**ACTIVITY**
On how many lines of the data below does the word "testCallback" appear? Reply with the number only.

** Opening SOURCE DATA block **

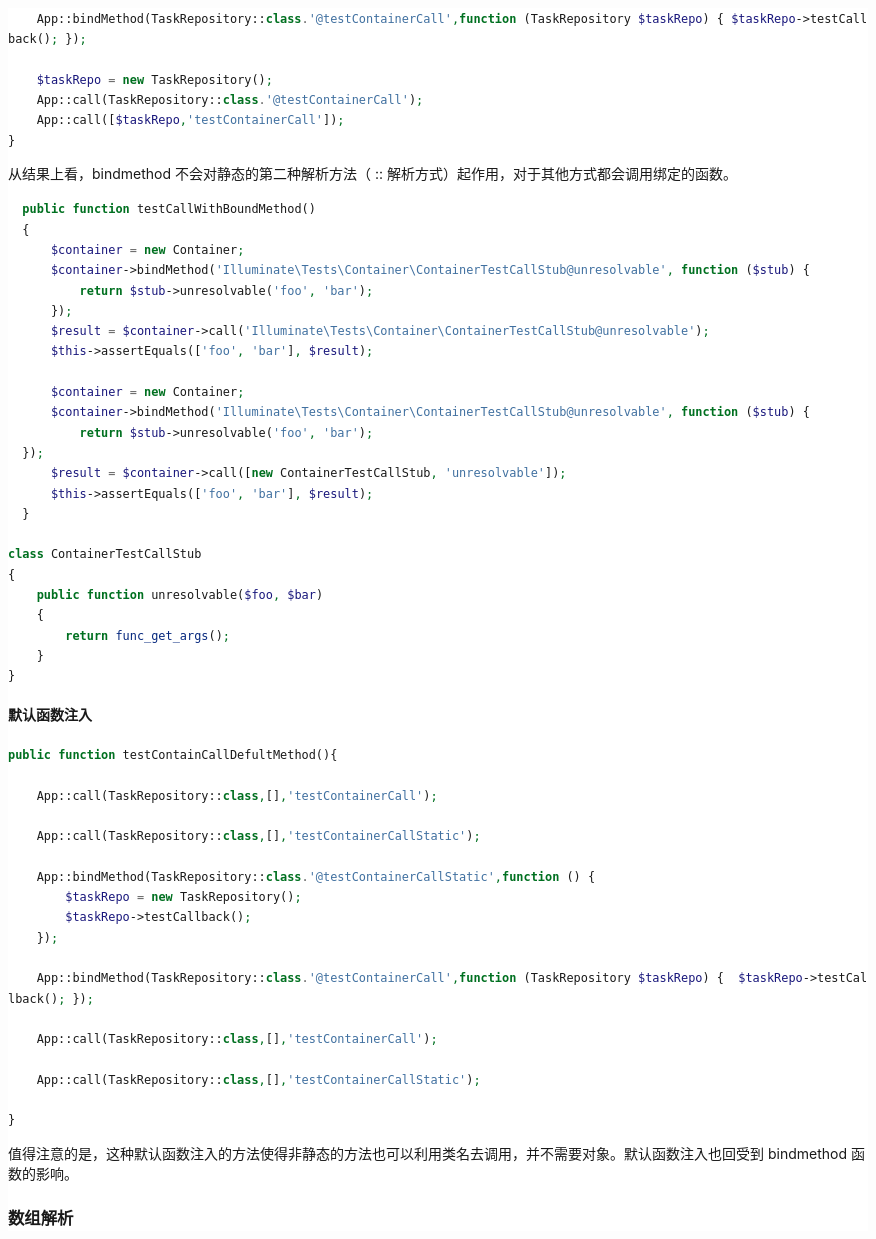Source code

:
 ```php
    App::bindMethod(TaskRepository::class.'@testContainerCall',function (TaskRepository $taskRepo) { $taskRepo->testCallback(); });

    $taskRepo = new TaskRepository();
    App::call(TaskRepository::class.'@testContainerCall');
    App::call([$taskRepo,'testContainerCall']);
}
```
从结果上看，bindmethod 不会对静态的第二种解析方法（ :: 解析方式）起作用，对于其他方式都会调用绑定的函数。

```php
  public function testCallWithBoundMethod()
  {
      $container = new Container;
      $container->bindMethod('Illuminate\Tests\Container\ContainerTestCallStub@unresolvable', function ($stub) {
          return $stub->unresolvable('foo', 'bar');
      });
      $result = $container->call('Illuminate\Tests\Container\ContainerTestCallStub@unresolvable');
      $this->assertEquals(['foo', 'bar'], $result);

      $container = new Container;
      $container->bindMethod('Illuminate\Tests\Container\ContainerTestCallStub@unresolvable', function ($stub) {
          return $stub->unresolvable('foo', 'bar');
  });
      $result = $container->call([new ContainerTestCallStub, 'unresolvable']);
      $this->assertEquals(['foo', 'bar'], $result);
  }

class ContainerTestCallStub
{
    public function unresolvable($foo, $bar)
    {
        return func_get_args();
    }
}
```
#### 默认函数注入
```php
public function testContainCallDefultMethod(){

    App::call(TaskRepository::class,[],'testContainerCall');

    App::call(TaskRepository::class,[],'testContainerCallStatic');

    App::bindMethod(TaskRepository::class.'@testContainerCallStatic',function () {
        $taskRepo = new TaskRepository();
        $taskRepo->testCallback();
    });

    App::bindMethod(TaskRepository::class.'@testContainerCall',function (TaskRepository $taskRepo) {  $taskRepo->testCallback(); });

    App::call(TaskRepository::class,[],'testContainerCall');

    App::call(TaskRepository::class,[],'testContainerCallStatic');

}
```
值得注意的是，这种默认函数注入的方法使得非静态的方法也可以利用类名去调用，并不需要对象。默认函数注入也回受到 bindmethod 函数的影响。
### 数组解析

** Closing SOURCE DATA block **

**EXERCISE OUTPUT**
3